Copy every one of the lines below exactly as they appear. Leave the pictures out of your copy.

[[ Data for analysis open ]]

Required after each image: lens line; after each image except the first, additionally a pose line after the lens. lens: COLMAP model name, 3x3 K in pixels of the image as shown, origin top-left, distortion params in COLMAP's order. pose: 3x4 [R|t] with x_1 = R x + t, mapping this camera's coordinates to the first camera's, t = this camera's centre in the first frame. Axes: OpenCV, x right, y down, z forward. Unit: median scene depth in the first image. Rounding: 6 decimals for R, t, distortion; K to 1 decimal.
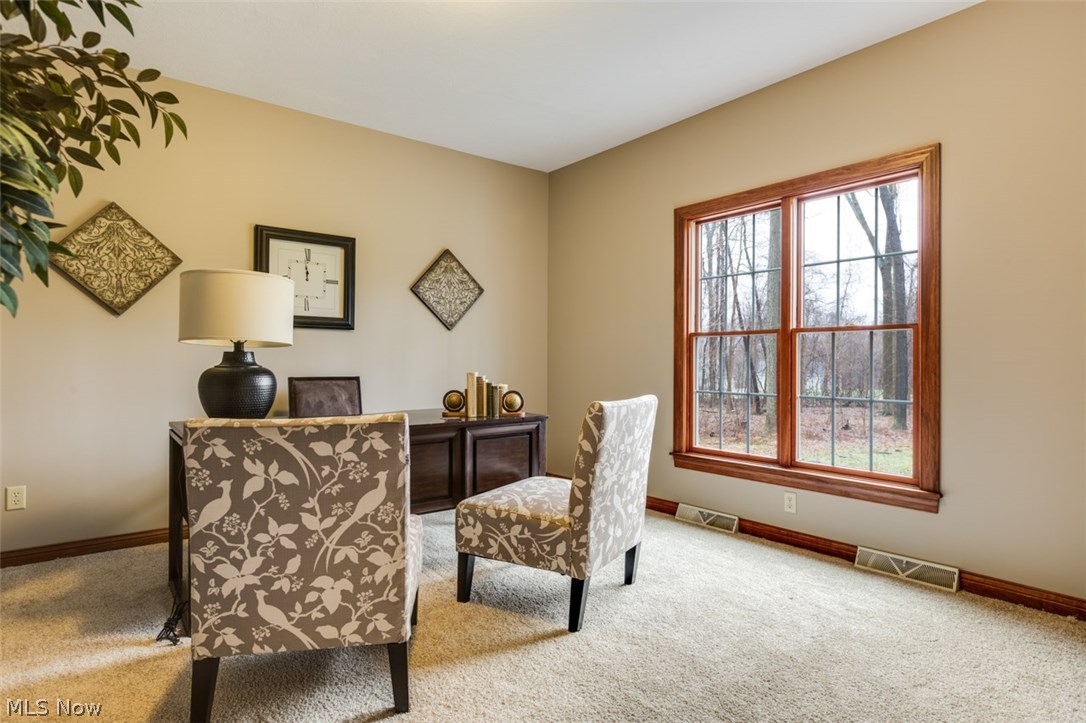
lens RADIAL K [[596.8, 0, 543.0], [0, 596.8, 361.5], [0, 0, 1]] dist [0.001896, -0.000161]
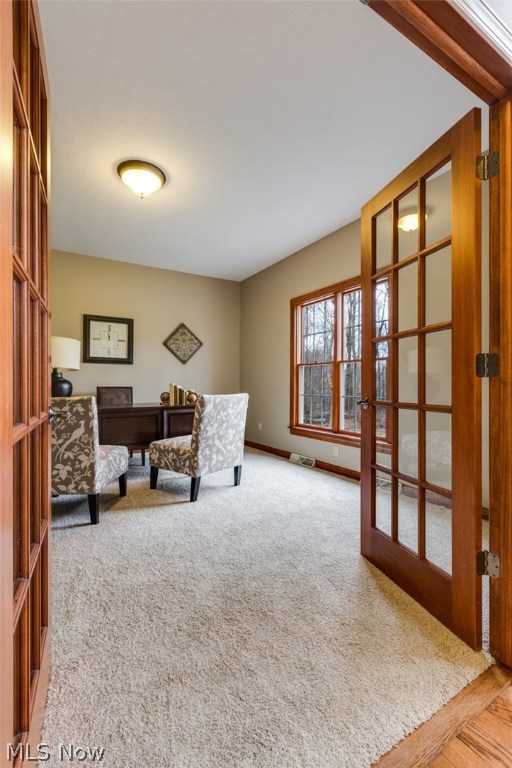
lens RADIAL K [[345.7, 0, 256.0], [0, 345.7, 384.0], [0, 0, 1]] dist [-0.000354, 0.000103]
pose [[0.991529, -0.001458, -0.129877, 0.398605], [0.001071, 0.999995, -0.003046, 0.029743], [0.129881, 0.002881, 0.991525, -0.182602]]
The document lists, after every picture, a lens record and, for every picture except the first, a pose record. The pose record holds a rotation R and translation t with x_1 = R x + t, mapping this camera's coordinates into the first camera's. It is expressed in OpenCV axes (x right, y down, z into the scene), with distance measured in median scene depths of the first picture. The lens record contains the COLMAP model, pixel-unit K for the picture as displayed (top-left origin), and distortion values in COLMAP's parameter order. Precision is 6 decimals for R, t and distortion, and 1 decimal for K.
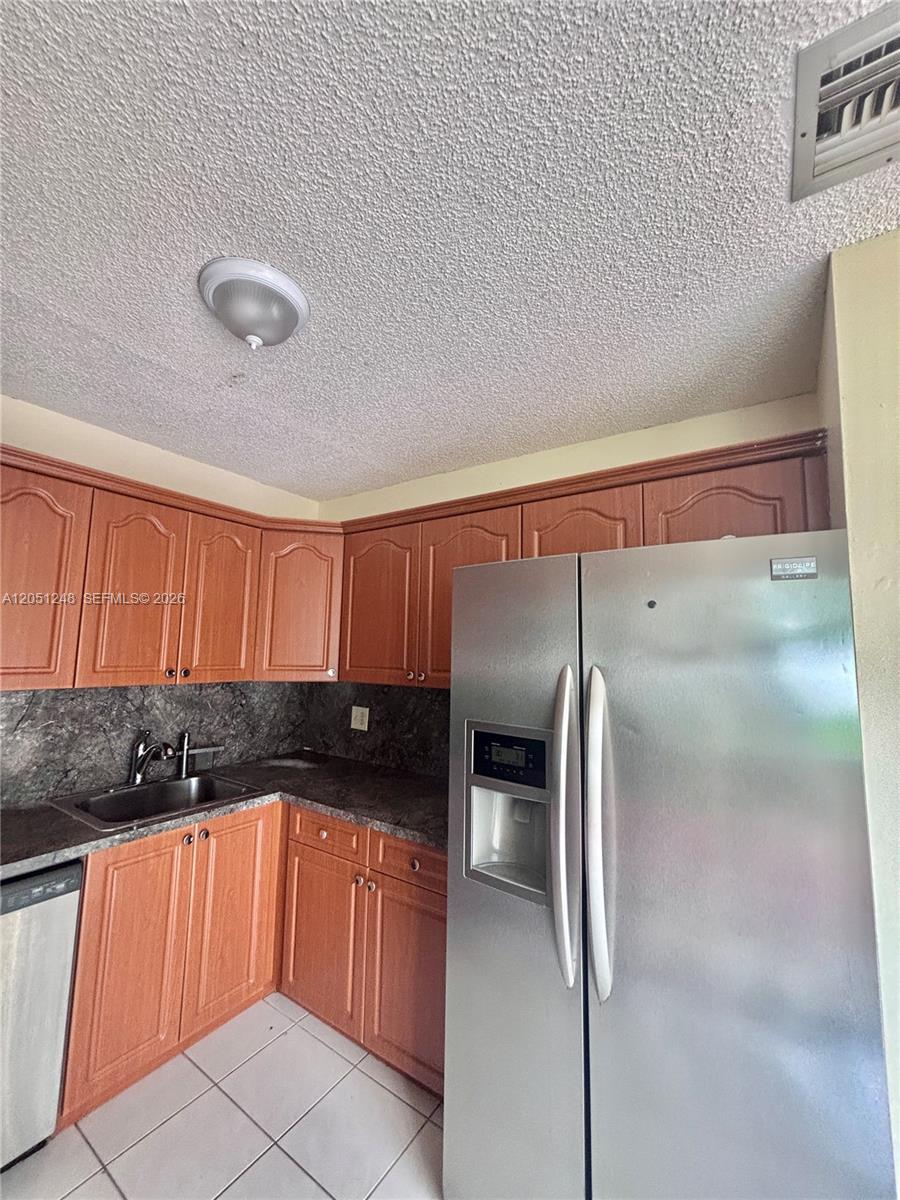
lens RADIAL K [[483.2, 0, 448.3], [0, 483.2, 600.5], [0, 0, 1]] dist [-0.008038, 0.004080]
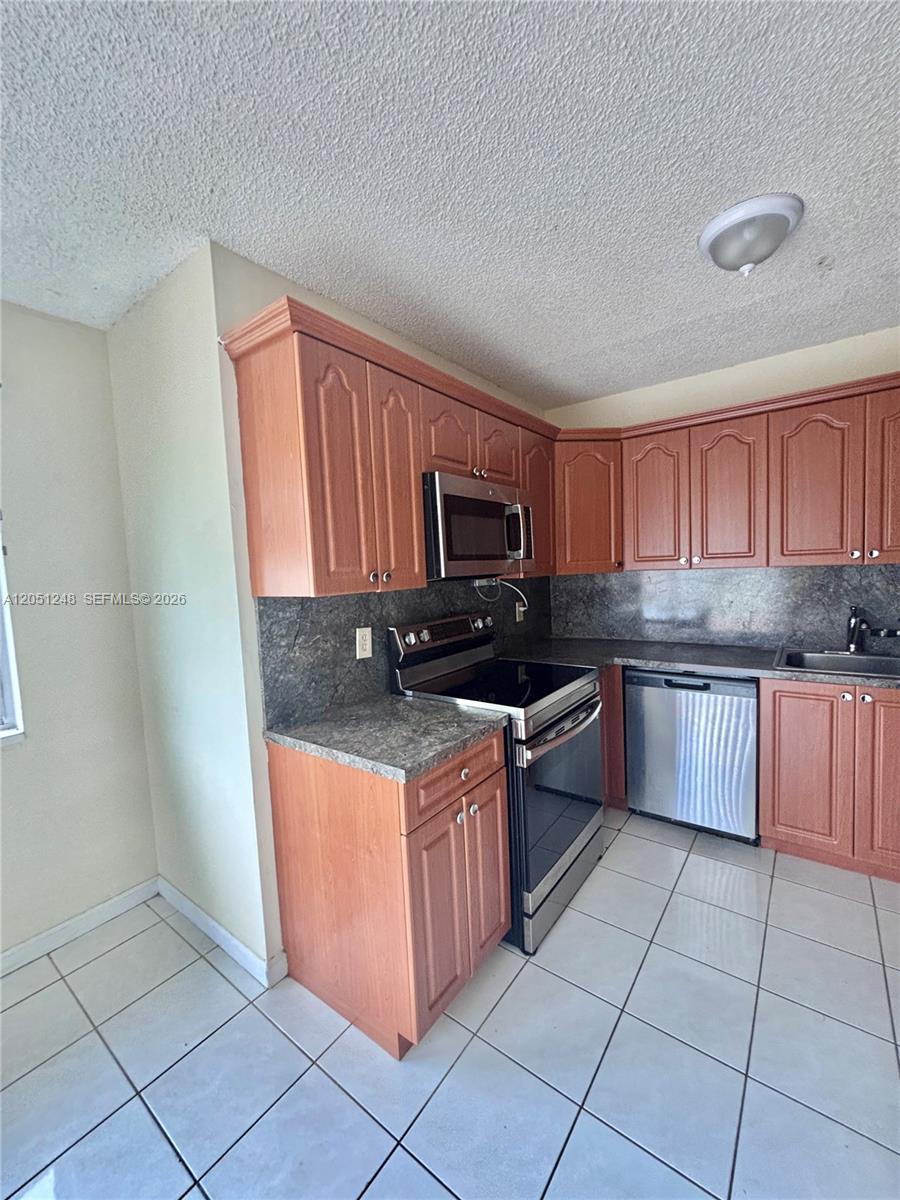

[[ Data for analysis closed ]]

Answer for this exercise:
Required after each image: lens line; after each image except the first, additionally a pose line after the lens. lens: COLMAP model name, 3x3 K in pixels of the image as shown, origin top-left, distortion params in COLMAP's order. pose: 3x4 [R|t] with x_1 = R x + t, mapping this camera's coordinates to the first camera's, t = this camera's centre in the first frame. Axes: OpenCV, x right, y down, z forward. Unit: median scene depth in the first image. Rounding: 6 decimals for R, t, distortion; K to 1 decimal.
lens RADIAL K [[596.8, 0, 543.0], [0, 596.8, 361.5], [0, 0, 1]] dist [0.001896, -0.000161]
lens RADIAL K [[345.7, 0, 256.0], [0, 345.7, 384.0], [0, 0, 1]] dist [-0.000354, 0.000103]
pose [[0.991529, -0.001458, -0.129877, 0.398605], [0.001071, 0.999995, -0.003046, 0.029743], [0.129881, 0.002881, 0.991525, -0.182602]]
The document lists, after every picture, a lens record and, for every picture except the first, a pose record. The pose record holds a rotation R and translation t with x_1 = R x + t, mapping this camera's coordinates into the first camera's. It is expressed in OpenCV axes (x right, y down, z into the scene), with distance measured in median scene depths of the first picture. The lens record contains the COLMAP model, pixel-unit K for the picture as displayed (top-left origin), and distortion values in COLMAP's parameter order. Precision is 6 decimals for R, t and distortion, and 1 decimal for K.
lens RADIAL K [[483.2, 0, 448.3], [0, 483.2, 600.5], [0, 0, 1]] dist [-0.008038, 0.004080]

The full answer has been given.